If you play poker online, you might have heard of poker bots – programs that play hands for you to help you win and, possibly, make money. MSNBC has an interesting article about poker bots and how prevalent they are now.
Other bots can be very sophisticated and very close to home. If you’re not careful running anti-virus and anti-spyware programs on a Windows-based personal computer, it can be turned into a bot itself, under the control of a “bot herder” somewhere on the Internet who is using it to send spam and phishing e-mails. A herder also can use bots to flood a Web site with enough requests to cut in front of other users or even knock the site offline so no one can access it.
That’s basically where ticket bots come in. Ticket bots exist because they’re very good at repetitive tasks, like hammering away at ticket sites, and because the secondary ticket market – scalping – is a billion-dollar business.
Did you want tickets for last month’s Elton John show? The way all the online tickets sold in minutes, UM’s GrizTix site must have been hit by ticket bots. (There’s no way to be absolutely sure without looking at the server logs for the site.) Scalpers from all over the country got in on the action, knowing they could resell the tickets on eBay, StubHub and Craig’s List.
Things in the ticket world have gotten interesting in the last few months.
Ticketmaster, the largest ticket broker in the world, won a preliminary injunction in a lawsuit against RMG Technologies, a ticket bot software supplier on Oct. 15. (Read about the case at the Washington Post) Ticketmaster has known for some time that up to 80 percent of online ticket requests for popular shows originate from bots.
The lawsuit against RMG was filed before tickets were released for the current Hannah Montana tour, which resulted in a new controversy over online ticket sales and scalping. Hannah Montana tickets all over the country were snapped up in seconds and then available from scalpers minutes later for many times the original price, cutting the average teenager or family out of the market. (On StubHub, tickets for the Seattle show average $400.)

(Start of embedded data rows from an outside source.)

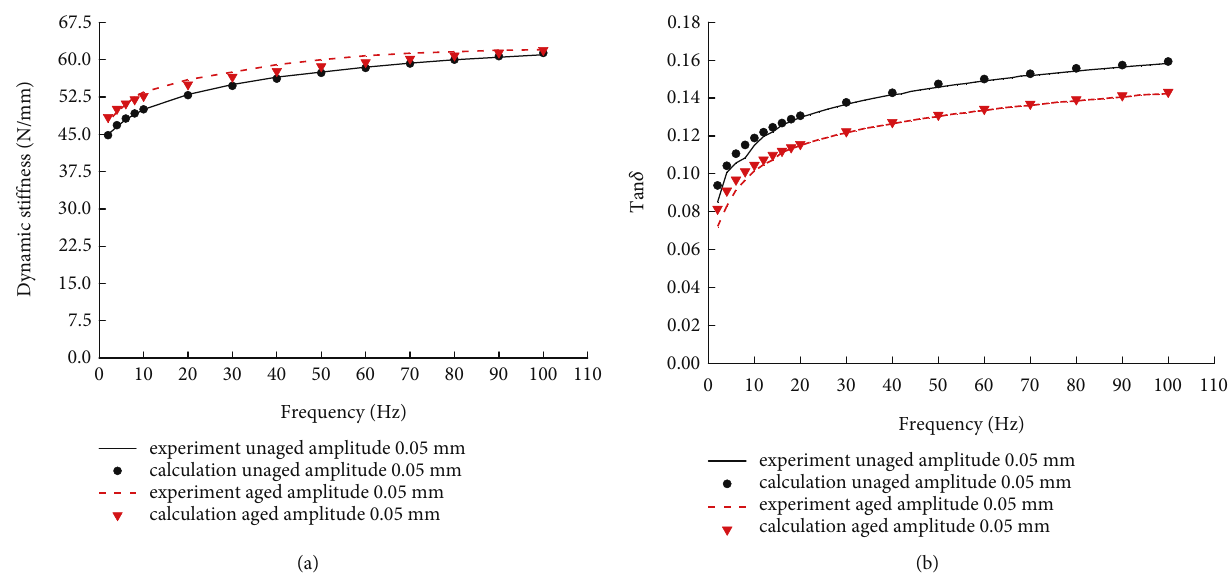
Figure 14: Dynamic sti ff ness and loss factor under the amplitude of 0.05mm. (a) Dynamic sti ff ness with or without thermal oxygen aging, and (b) loss factor with or without thermal oxygen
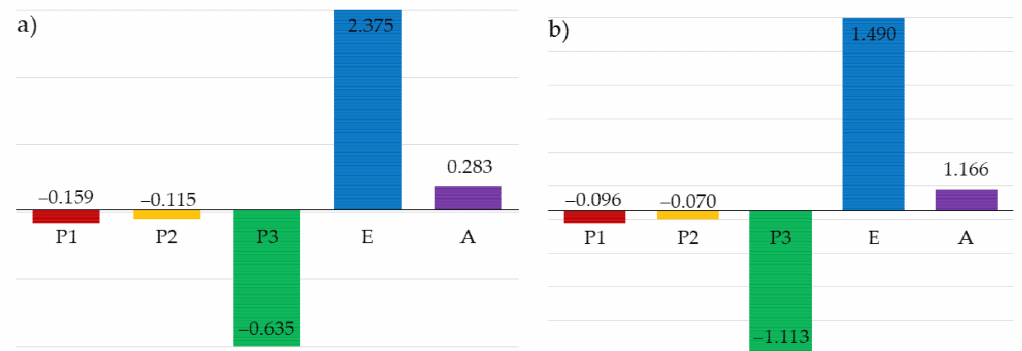
Figure 12. Elasticity index for SLS: ( a ) Case 1, ( b ) Case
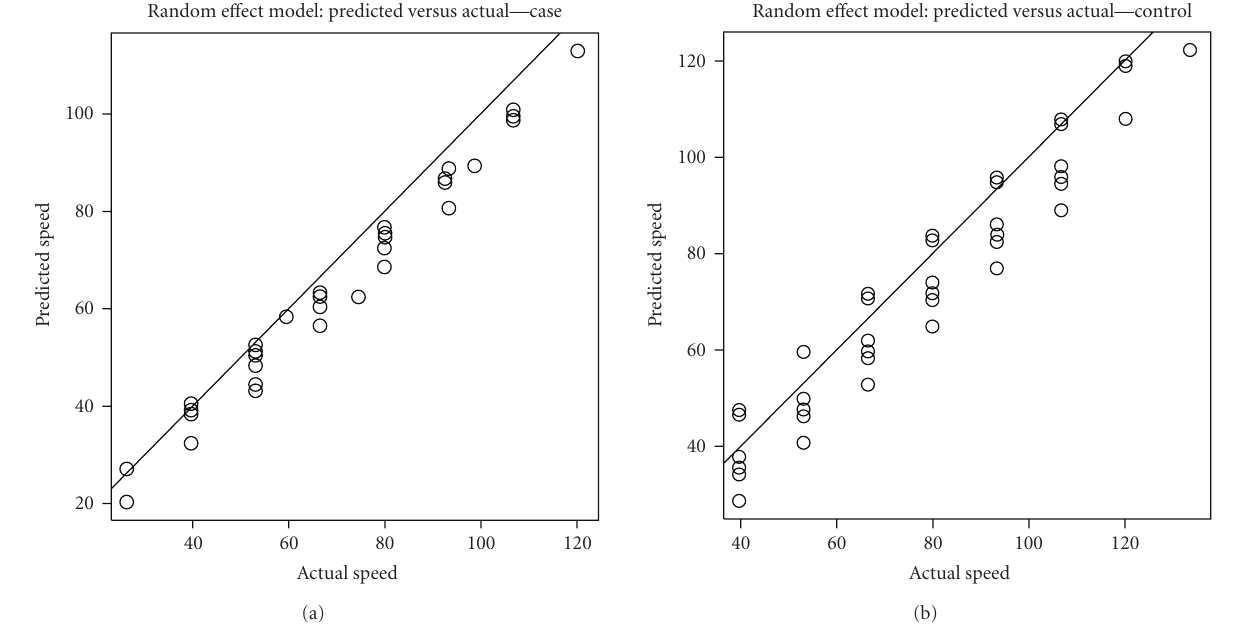
Figure 2: Mixed e ff ect models for predicted speed by the IDEEA monitor are shown in cases (a) and in controls (b). The graphs show how the IDEEA monitor readings of speed during walking predict the actual speed measured by a treadmill (meters/min). The 45 degree line on the figure is where all the predicted dots should be in a perfect world. The IDEEA monitor does as well as the treadmill in measuring walking speed with greater than 95% correlation. Although we observe a tendency for the IDEEA monitor to underestimate speed in morbidly obese cases, this di ff erence is not statistically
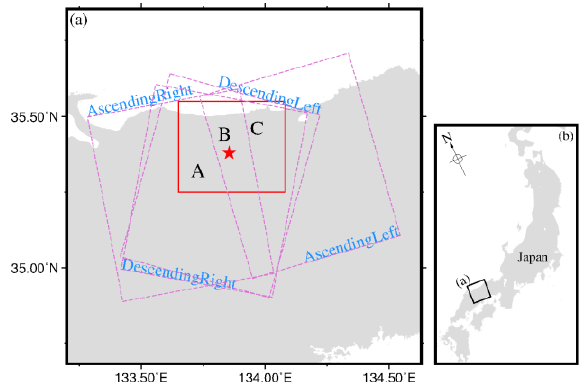
Figure 1. Footprints of the used ALOS-2 PALSAR-2 data. In (a), the red box indicates the limit of study area, the dashed orchid boxes outline the footprints of each interferogram and the red star represents the epicenter of this earthquake. (b) shows the location of the study area relative to Japan The final geocoded deformation maps in the LOS direction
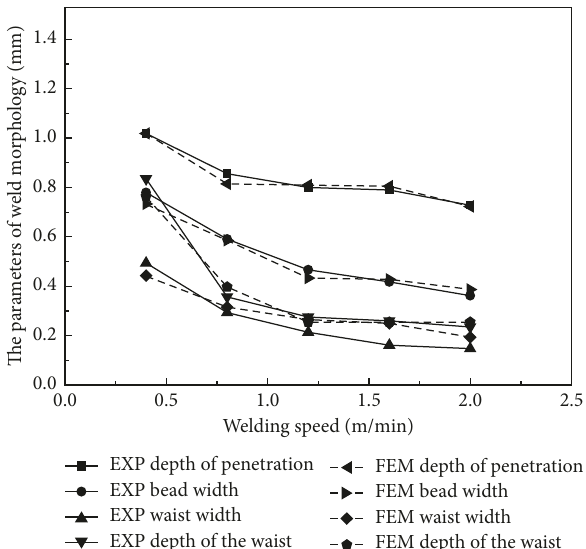
Figure 11: Comparison of experimental and simulation results for the depth of penetration, bead width, waist width, and depth of the waist for different welding Table 5: Simulation error of six heat source modes about laser welding of the stainless steel sheet. Heat source mode Waist Conical and inverted conical [10] Conical [11] Double ellipsoid and conical [11] Conical and cylindrical [11] Conical, inverted conical, and ellipsoid [12] Cylindrical and cylindrical Minimum simulation error.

The reason for Ticketmaster’s legal action is that RMG Technologies had learned how to use software to act more like humans, which involves correctly responding to what’s called a “captcha.”
If you’ve done much buying or banking online, you’ve seen a captcha – it’s one of those little graphics with skewed and twisted letters and numbers. You have to read the contents of the box and type them in before you can finalize a purchase or log into your account. Captchas are supposed to be able to help Web sites differentiate between a bot and a person, because correctly reading a captcha with software is a very complex task.
At least it used to be.
According to news reports, RMG’s bots were able to decode the captchas and enter the correct letters and numbers, fooling the Web site into thinking they are humans. That’s big news because so many sites use captchas for security. While RMG Technologies’ Web Ticket Broker Tools site is now offline, it’s a good bet the software is still being used.
One possible solution to ticket bots has been proposed by a blogger at Salon.com. (Read the post at Salon.com) He suggested that ticket buyers be required to respond to simple, random questions about the show they want to see, such as the name of the performer or the name of their album, which could fool bots. But would that be too annoying for ticket buyers?
One solution has already been put in place, albeit for a very popular, one-of-a-kind ticket for the Led Zeppelin reunion concert next month in London. The BBC reports that the name of the winners of a lottery to be eligible to buy tickets must be the same as the name on the credit card used to pay for the tickets, because, as the promoter said, “I have no interest in supporting parasite businesses,” meaning scalpers. Such a verification system can be very expensive for the winners.
All I can conclude from this is that the show will go on, and bots will be buying most of the tickets for the foreseeable future.